Porque la dieta es cultura, los plásticos son cultura, y hasta las armas lo son, ya que son fruto del ingenio, de la ciencia, de la previsión, de la industria. Y por eso es en el seno de la cultura donde se debe dar la gran lucha entre indolencia y laboriosidad, entre la avidez y la moderación, entre la austeridad y la ostentación.
Absurdamente le hemos dado el nombre de civilización al alejamiento de la naturaleza, a la prisa, al humo, a la producción de basuras letales, al estruendo, a la soledad, a la industria. Es hora de redefinir la civilización, y de incluir en ella la naturalidad, el silencio, el sentido de comunidad, la austeridad, la búsqueda de la belleza y del equilibrio. Es hora de volver a pensar la vida como un arte, no como un oficio.
He llegado a pensar que el único arte que perdura es el que es necesario. El que nace de la necesidad profunda de los individuos y de los pueblos, una necesidad de memoria, de equilibrio, de expresión, de belleza y de embriaguez de los sentidos.
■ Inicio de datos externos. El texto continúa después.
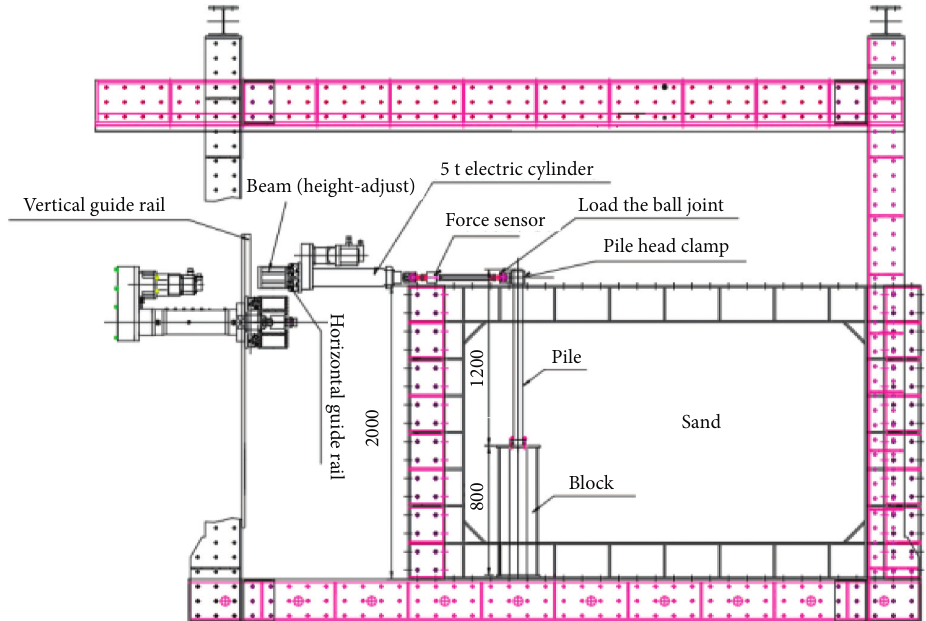
Figure 1: Horizontal loading device.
Hoy hay una gigantesca conspiración contra ese oscuro y profundo manantial de las artes que es la emoción humana, que son los rituales de las comunidades.
Ahora diseñan canciones en estudios comerciales, inventan modas en oficinas de mercadeo, someten las historias y las leyendas a la tiranía del rating, quieren hacernos creer que el arte superior es el que se vende más caro, que lo mejor es lo que más se consume. El arte está profundamente amenazado por las trampas del mercado, y el más deleznable de los dioses se ha apoderado del mundo: la mercancía.
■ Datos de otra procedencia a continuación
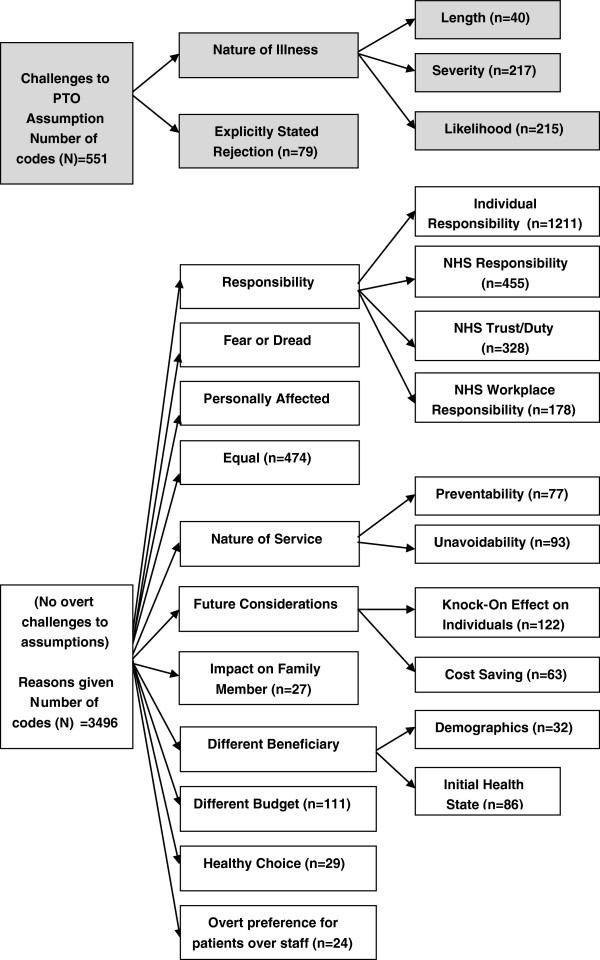
Coding framework.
Por eso salvar al mundo será salvar lo gratuito, lo arbitrario, lo más libre y lo más necesario. Chesterton decía: “Ni siquiera podemos saber qué tan ricos o pobres somos, porque todo es regalo”. La vida es un regalo, y no debemos permitir que le pongan precio. El aire, las nubes, la luna, el mar, la hospitalidad, el amor, la amistad, la generosidad, la luz, los colores, el cuerpo, los sueños, son regalos: no permitamos que les pongan código de barras. Cada día podemos vivir un pequeño milagro de rebeldía y de libertad.
Deberíamos hacer las cosas solo por antojo, fiestas solo por el deseo de estar juntos, arte solo porque necesitamos hacerlo, sin el dudoso deber de la perfección, y podemos rezar solo por el asombro de estar solos con ese millón de dioses que son el universo.
Ese podría ser el método gratuito para salvar la vida en el mundo: que no sean los Estados los que nos digan cómo vivir. Que escojamos libremente lo bello, lo gratuito, lo natural, lo simple, lo saludable, lo necesario. Es más fácil que eso salve al mundo; no los Estados, no las burocracias.